L’expédition s’est dirigée vers le nord après que des satellites eurent détecté une étrange anomalie au cœur d’une immense forêt enneigée.
Sur les images, sous une épaisse couche de glace et de neige, on distinguait des lignes parfaitement droites, trop régulières pour être naturelles.
Les scientifiques ont d’abord pensé qu’il pouvait s’agir d’un fragment de satellite ou des restes d’un avion disparu depuis longtemps.
Lorsque l’hélicoptère déposa l’équipe dans une clairière glacée, le silence les frappa immédiatement. La neige semblait intacte, comme si aucun être humain n’avait posé le pied ici depuis des décennies. Puis, soudain, ils le virent.

Un avion gigantesque.
Il se tenait au milieu de la forêt, comme si le temps s’était arrêté au moment même de son atterrissage. Les ailes étaient couvertes de longues stalactites de glace, les hublots gelés, et le fuselage presque entièrement emprisonné dans la glace.
Mais le plus étrange était ce qui se passait autour de l’avion.
Des loups.
Cinq grands loups gris se tenaient près de l’entrée. Ils ne grognaient pas et ne fuyaient pas. Ils regardaient simplement les humains avec une attention étrange, comme s’ils gardaient quelque chose à l’intérieur.
— Leur comportement est inhabituel, murmura le biologiste Igor. Les loups évitent normalement les humains.
Après quelques minutes, les animaux reculèrent lentement et disparurent entre les arbres, comme s’ils avaient décidé de laisser les scientifiques approcher.

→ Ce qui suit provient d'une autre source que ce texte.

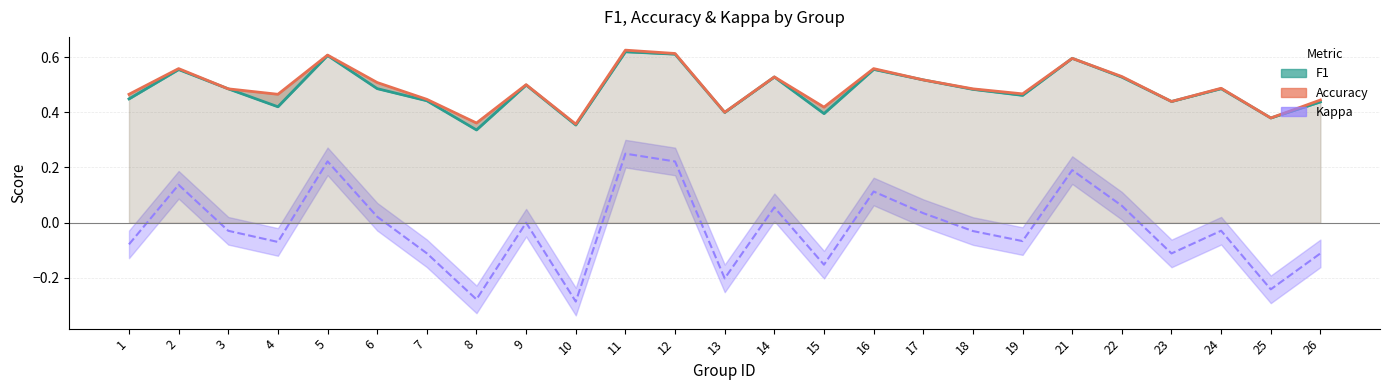

How many positive values does the kappa series have?

10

L’équipe s’avança prudemment. Sur la carlingue, presque aucun marquage n’était encore lisible, mais la forme révélait clairement qu’il s’agissait d’un ancien avion de ligne.
La porte était entrouverte mais gelée. Il fallut plusieurs outils pour la dégager.

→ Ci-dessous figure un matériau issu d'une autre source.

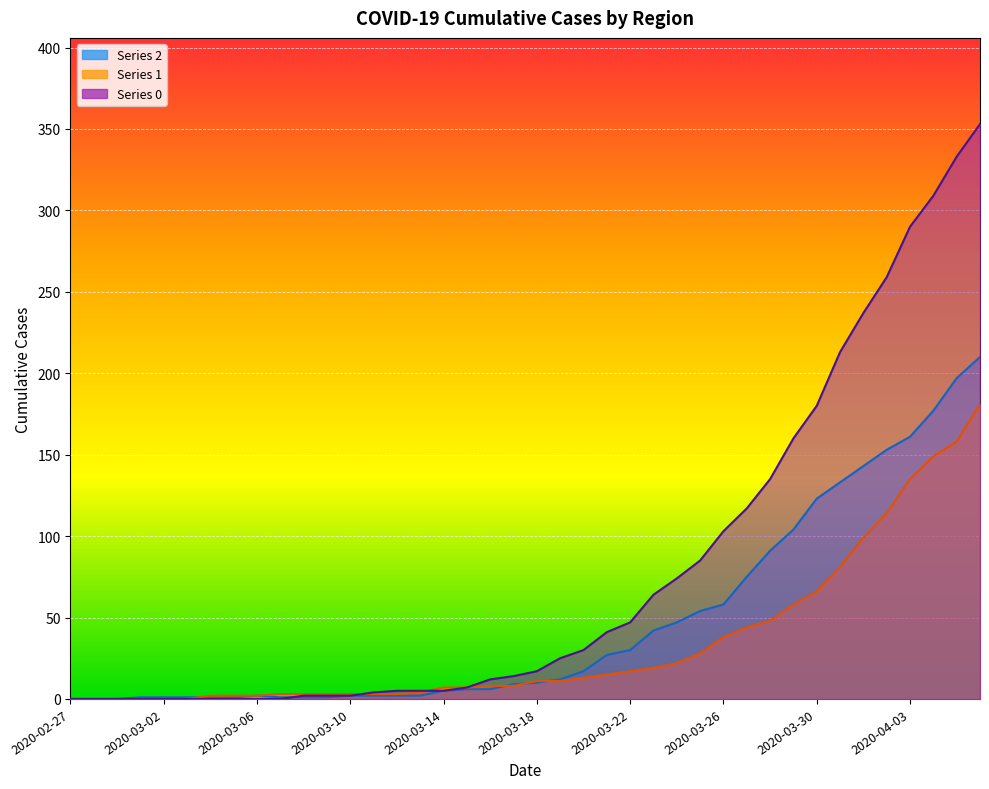

Reading left to right, transcribe all the data shown in this chart.

2: 2020-02-27=0	2020-02-28=0	2020-02-29=0	2020-03-01=1	2020-03-02=1	2020-03-03=1	2020-03-04=1	2020-03-05=1	2020-03-06=2	2020-03-07=1	2020-03-08=1	2020-03-09=1	2020-03-10=2	2020-03-11=2	2020-03-12=2	2020-03-13=2	2020-03-14=5	2020-03-15=6	2020-03-16=6	2020-03-17=9	2020-03-18=10	2020-03-19=12	2020-03-20=17	2020-03-21=27	2020-03-22=30	2020-03-23=42	2020-03-24=47	2020-03-25=54	2020-03-26=58	2020-03-27=75	2020-03-28=91	2020-03-29=104	2020-03-30=123	2020-03-31=133	2020-04-01=143	2020-04-02=153	2020-04-03=161	2020-04-04=177	2020-04-05=197	2020-04-06=210
1: 2020-02-27=0	2020-02-28=0	2020-02-29=0	2020-03-01=0	2020-03-02=0	2020-03-03=0	2020-03-04=2	2020-03-05=2	2020-03-06=2	2020-03-07=3	2020-03-08=3	2020-03-09=3	2020-03-10=3	2020-03-11=3	2020-03-12=3	2020-03-13=4	2020-03-14=7	2020-03-15=7	2020-03-16=8	2020-03-17=8	2020-03-18=11	2020-03-19=11	2020-03-20=13	2020-03-21=15	2020-03-22=17	2020-03-23=19	2020-03-24=22	2020-03-25=28	2020-03-26=38	2020-03-27=44	2020-03-28=48	2020-03-29=58	2020-03-30=66	2020-03-31=81	2020-04-01=99	2020-04-02=114	2020-04-03=135	2020-04-04=149	2020-04-05=158	2020-04-06=181
0: 2020-02-27=0	2020-02-28=0	2020-02-29=0	2020-03-01=0	2020-03-02=0	2020-03-03=0	2020-03-04=0	2020-03-05=0	2020-03-06=0	2020-03-07=0	2020-03-08=2	2020-03-09=2	2020-03-10=2	2020-03-11=4	2020-03-12=5	2020-03-13=5	2020-03-14=5	2020-03-15=7	2020-03-16=12	2020-03-17=14	2020-03-18=17	2020-03-19=25	2020-03-20=30	2020-03-21=41	2020-03-22=47	2020-03-23=64	2020-03-24=74	2020-03-25=85	2020-03-26=103	2020-03-27=117	2020-03-28=135	2020-03-29=160	2020-03-30=180	2020-03-31=213	2020-04-01=237	2020-04-02=259	2020-04-03=290	2020-04-04=309	2020-04-05=333	2020-04-06=353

Quand la trappe grinça enfin et s’ouvrit, un souffle d’air glacé s’échappa.
À l’intérieur, tout était sombre.
Les lampes torches éclairèrent des rangées de sièges couverts d’une fine couche de givre. Des bagages reposaient encore sur place, comme si les passagers venaient tout juste de partir.
Mais il n’y avait personne.
— Où sont-ils… ? murmura une chercheuse.
Ils avancèrent plus loin dans la cabine. Dans le cockpit, les instruments étaient figés sur la même heure : 02:17.

Mais la véritable surprise les attendait à l’arrière de l’avion.
Là se trouvait une petite poussette solidement attachée entre deux sièges. À côté reposait un vieux journal.
Les pages étaient remplies d’une écriture tremblante.
La dernière phrase glaça l’équipe :
« Nous avons fait un atterrissage d’urgence dans la forêt. La radio ne fonctionne plus. Mais le plus étrange, ce sont les loups. Ils viennent chaque nuit et restent assis près de l’avion… comme s’ils attendaient quelque chose. Ou peut-être qu’ils nous protègent. Si quelqu’un trouve cet avion un jour… sachez que nous n’étions pas seuls. »
Les scientifiques échangèrent des regards silencieux.
Dehors, dans l’obscurité de la forêt, les silhouettes des loups réapparurent entre les arbres.